**TESTO DELLA PAGINA:**
──────────────────────────────
Oggi, apparentemente, a Capaccio pare esserci un solo “luogo”, dove si discute e ci si confronta, ed è il PD. Anche se appare più un partito d’apparato che di iscritti, i quali sembrano essere chiamati in causa solo al momento della prova dei rapporti di forza, come ad esempio nei congressi o le primarie. Ciò non toglie, che nel bene e nel male, è uno dei pochi luoghi dove comunque ci s’incontra, si discute, ci si confronta e magari si litiga anche, dove si cercano modalità di confronto con gli eletti, che sia la formazione di un gruppo consiliare (che pone in evidenza delle contraddizioni politiche) o il tentativo di far “sintesi”, come nella mozione congressuale, che ha visto parte della dirigenza del partito e degli eletti convergere su Landolfi, il candidato di area deluchiana.

Esistono, poi, partiti con organigrammi ed iscritti solo su carta, come il PDL e FdI

Persino l'UDC, che pur aveva fatto immaginare durante il periodo elettorale una certa vitalità, appare ormai gestito come “cosa privata” ed è solo sulla carta.
──────────────────────────────
**MATERIALE FORNITO:**
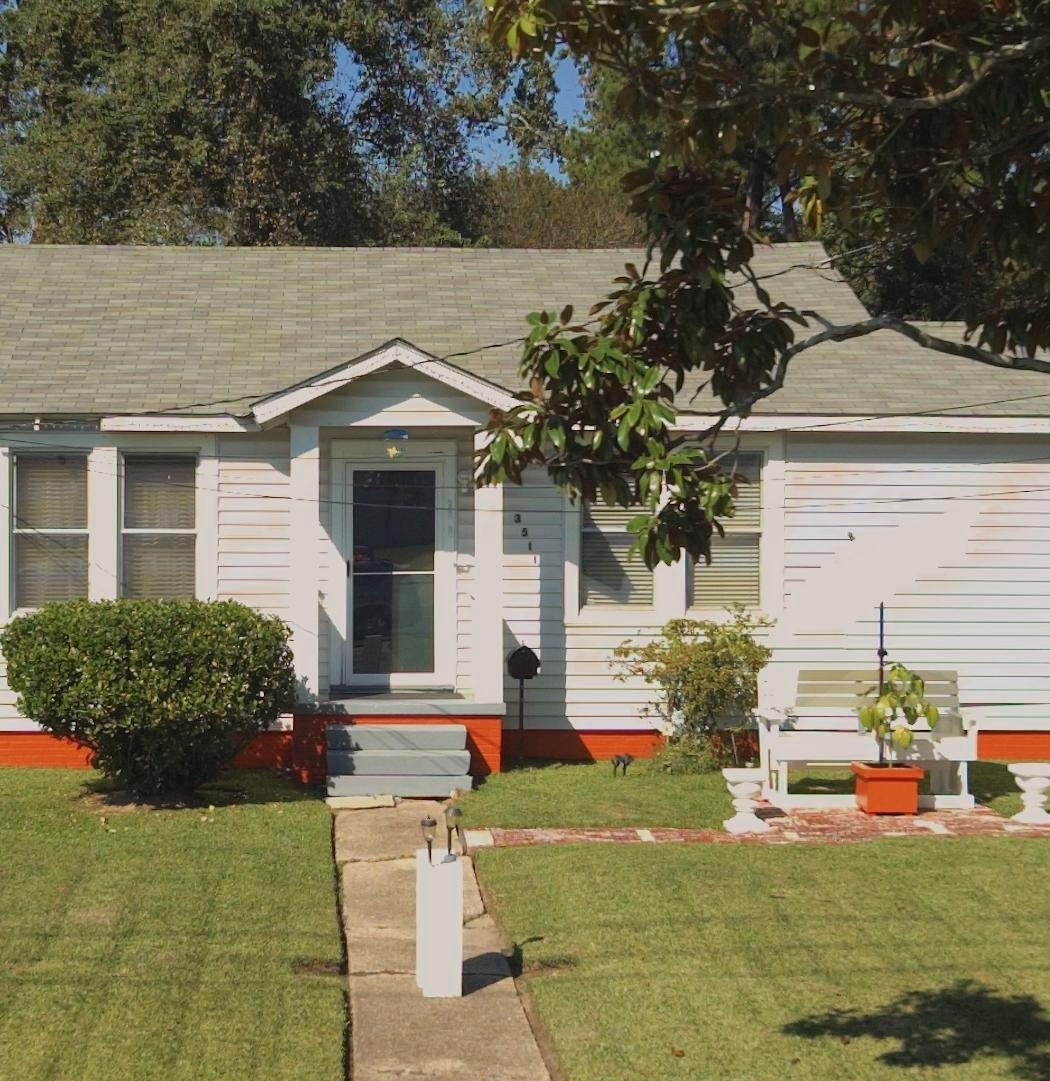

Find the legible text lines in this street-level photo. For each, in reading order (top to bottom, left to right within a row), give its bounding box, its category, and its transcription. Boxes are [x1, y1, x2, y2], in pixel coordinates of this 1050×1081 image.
──────────────────────────────
**ELENCO DELLE CONSEGNE:**
A: Trascrivi parola per parola il passo del testo sui partiti di Capaccio che va da "Esistono, poi, partiti" fino a "solo sulla carta.".
B: Riassumi in due frasi il testo sui partiti di Capaccio.
C: Prosegui il testo sui partiti di Capaccio a partire dall'ultima frase riportata.

**SOLUZIONI:**
A:
Esistono, poi, partiti con organigrammi ed iscritti solo su carta, come il PDL e FdI

Persino l'UDC, che pur aveva fatto immaginare durante il periodo elettorale una certa vitalità, appare ormai gestito come “cosa privata” ed è solo sulla carta.

B: A Capaccio il PD sembra l'unico luogo di discussione e confronto: pur apparendo più un partito d'apparato che di iscritti, vi ci si incontra, si discute e si cercano modalità di confronto con gli eletti, come nella mozione congressuale in cui parte della dirigenza e degli eletti è convergente su Landolfi, candidato di area deluchiana. Altri partiti, come il PDL e FdI, hanno organigrammi e iscritti solo su carta, e persino l'UDC appare ormai gestito come "cosa privata" ed esiste solo sulla carta.

C:
C’è, poi, l’API, che sembra vicina ad Enzo Sica ed il movimento di Giovanni Piano, Vola Alto.

“Per quanto riguarda il Movimento Vola Alto da me creato ed iscritto a Livello Nazionale con quasi 600 tesserati ha come riferimenti politici Salernitani”, ha affermato Giovanni Piano, gli onorevoli Mara Carfagna, Enzo Fasano e Franco Cardiello del PDL e l'on. Edmondo Cirielli ed Antonio Iannone di FdI.  “Vola Alto”, quindi, pare collocarsi a destra, anche se in posizione dialettica con la cosiddetta “destra di governo e civica” dell’attuale amministrazione Voza.

Purtroppo questo interessante esperimento politico pare scontare una sovraesposizione del suo leader e l’apparente incapacità di essere “movimento”, inteso nel senso di una pluralità di soggetti, iscritti e simpatizzanti, che movimentano la sua vita interna come il manifestarsi coralmente nella vita politica del paese.

Sempre in area centro-destra è recente l’indiscrezione, non so quanto fondata, che vorrebbe il “transito” di tre consiglieri comunali importanti nel Nuovo P.S.I. di Antonio Fasolino e di Stefano Caldoro.  Operazione, se confermata, che darebbe “un peso” ed “un ruolo” ancora maggiore ai tre consiglieri in seno all’amministrazione comunale, i quali oltre a possedere “le chiavi” per le porte della Regione, potrebbero rimettere in gioco lo stesso avvocato Fasolino apparentemente “tagliato fuori “, all’indomani delle elezioni amministrative, da quella compagine civica che tanto aveva contribuito a far nascere.

La politica, quella vera è partecipazione. Prevede l'esistenza in vita del Cittadino, che virtuosamente scaccia la moneta cattiva, cioè i sudditi ed i clientes emarginandone i riferimenti padronali.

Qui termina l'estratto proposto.